Hello Phil
I am interested by the observation that variable names are used by scientists as identifiers, instead of controlled vocabulary identifiers. I can see how convenient shorthand gets adopted within communities, and used extensively in communication and code. However, I question how generic this is across communities.
My concern comes in part from the Iris processes such as merge, which inspect metadata and evaluate metadata equivalence. The current NetCDF loader does not preserve variable names, it treats them as format reference labels with no semantics attached. If this were changed then two CF data variables which currently merge may well not merge as variable names may not be consistent.
I recognise that many communities use consistent output variable names, e.g. enforced by model source code, where the variable names are controlled within their working scope, but I am not sure this scales to the general case of CF NetCDF datasets.
It seems to me that the functionality you are suggesting is to enable convenient access and is based on the assumption that variable names provide unique identifiers for datasets. The uniqueness criteria is enforced in a single NetCDF file but is not stable across multiple files.
I am tempted to consider this as specific functionality, useful to specific communities but tricky to generalise.

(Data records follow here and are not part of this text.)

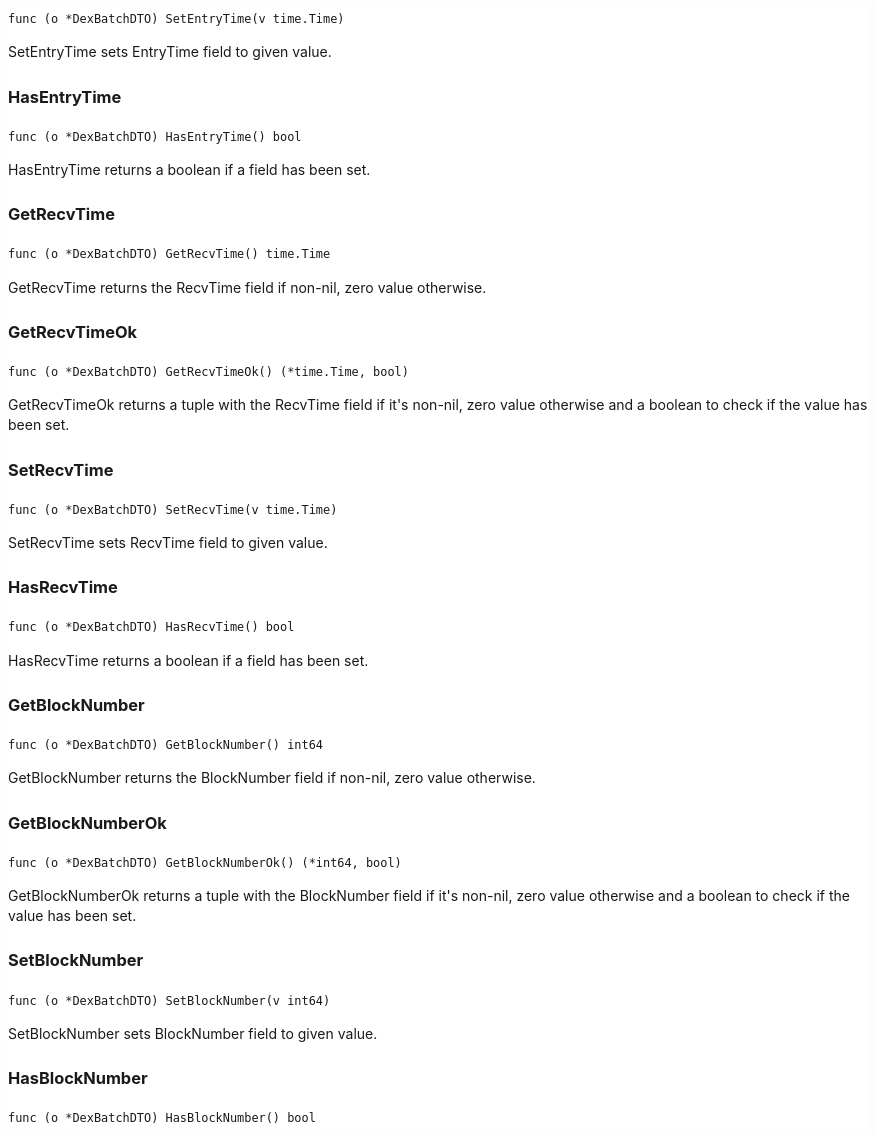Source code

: `func (o *DexBatchDTO) SetEntryTime(v time.Time)`

SetEntryTime sets EntryTime field to given value.

### HasEntryTime

`func (o *DexBatchDTO) HasEntryTime() bool`

HasEntryTime returns a boolean if a field has been set.

### GetRecvTime

`func (o *DexBatchDTO) GetRecvTime() time.Time`

GetRecvTime returns the RecvTime field if non-nil, zero value otherwise.

### GetRecvTimeOk

`func (o *DexBatchDTO) GetRecvTimeOk() (*time.Time, bool)`

GetRecvTimeOk returns a tuple with the RecvTime field if it's non-nil, zero value otherwise
and a boolean to check if the value has been set.

### SetRecvTime

`func (o *DexBatchDTO) SetRecvTime(v time.Time)`

SetRecvTime sets RecvTime field to given value.

### HasRecvTime

`func (o *DexBatchDTO) HasRecvTime() bool`

HasRecvTime returns a boolean if a field has been set.

### GetBlockNumber

`func (o *DexBatchDTO) GetBlockNumber() int64`

GetBlockNumber returns the BlockNumber field if non-nil, zero value otherwise.

### GetBlockNumberOk

`func (o *DexBatchDTO) GetBlockNumberOk() (*int64, bool)`

GetBlockNumberOk returns a tuple with the BlockNumber field if it's non-nil, zero value otherwise
and a boolean to check if the value has been set.

### SetBlockNumber

`func (o *DexBatchDTO) SetBlockNumber(v int64)`

SetBlockNumber sets BlockNumber field to given value.

### HasBlockNumber

`func (o *DexBatchDTO) HasBlockNumber() bool`

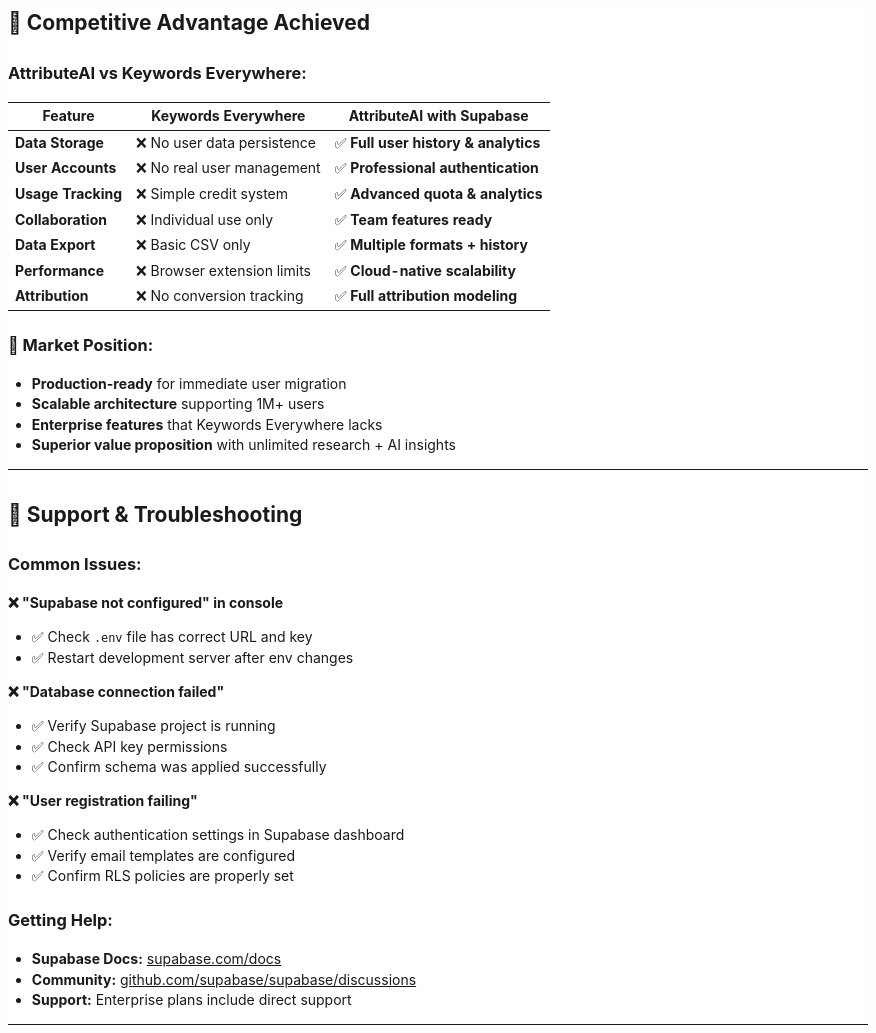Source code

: 
## 🚀 **Competitive Advantage Achieved**

### **AttributeAI vs Keywords Everywhere:**

| **Feature** | **Keywords Everywhere** | **AttributeAI with Supabase** |
|-------------|-------------------------|-------------------------------|
| **Data Storage** | ❌ No user data persistence | ✅ **Full user history & analytics** |
| **User Accounts** | ❌ No real user management | ✅ **Professional authentication** |
| **Usage Tracking** | ❌ Simple credit system | ✅ **Advanced quota & analytics** |
| **Collaboration** | ❌ Individual use only | ✅ **Team features ready** |
| **Data Export** | ❌ Basic CSV only | ✅ **Multiple formats + history** |
| **Performance** | ❌ Browser extension limits | ✅ **Cloud-native scalability** |
| **Attribution** | ❌ No conversion tracking | ✅ **Full attribution modeling** |

### **🎉 Market Position:**
- **Production-ready** for immediate user migration
- **Scalable architecture** supporting 1M+ users
- **Enterprise features** that Keywords Everywhere lacks
- **Superior value proposition** with unlimited research + AI insights

---

## 🛟 **Support & Troubleshooting**

### **Common Issues:**

**❌ "Supabase not configured" in console**
- ✅ Check `.env` file has correct URL and key
- ✅ Restart development server after env changes

**❌ "Database connection failed"**
- ✅ Verify Supabase project is running
- ✅ Check API key permissions
- ✅ Confirm schema was applied successfully

**❌ "User registration failing"**
- ✅ Check authentication settings in Supabase dashboard
- ✅ Verify email templates are configured
- ✅ Confirm RLS policies are properly set

### **Getting Help:**
- **Supabase Docs:** [supabase.com/docs](https://supabase.com/docs)
- **Community:** [github.com/supabase/supabase/discussions](https://github.com/supabase/supabase/discussions)
- **Support:** Enterprise plans include direct support

---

My approach to delivering this in my own code would be:
- to add a 'call back' function to my loader to include the NetCDF variable name as metadata on each loaded cube;
- then retrieve this element from each cube in the cube list returned from the load process, which includes the merge process;
- then check for uniqueness of the labels in my cube list;
- and finally convert my list to an ordered dictionary, using the unique labels as keys
I think this is a small amount of code which is better kept separate from the generic functionality which loads and merges data from CF NetCDF files based on CF metadata.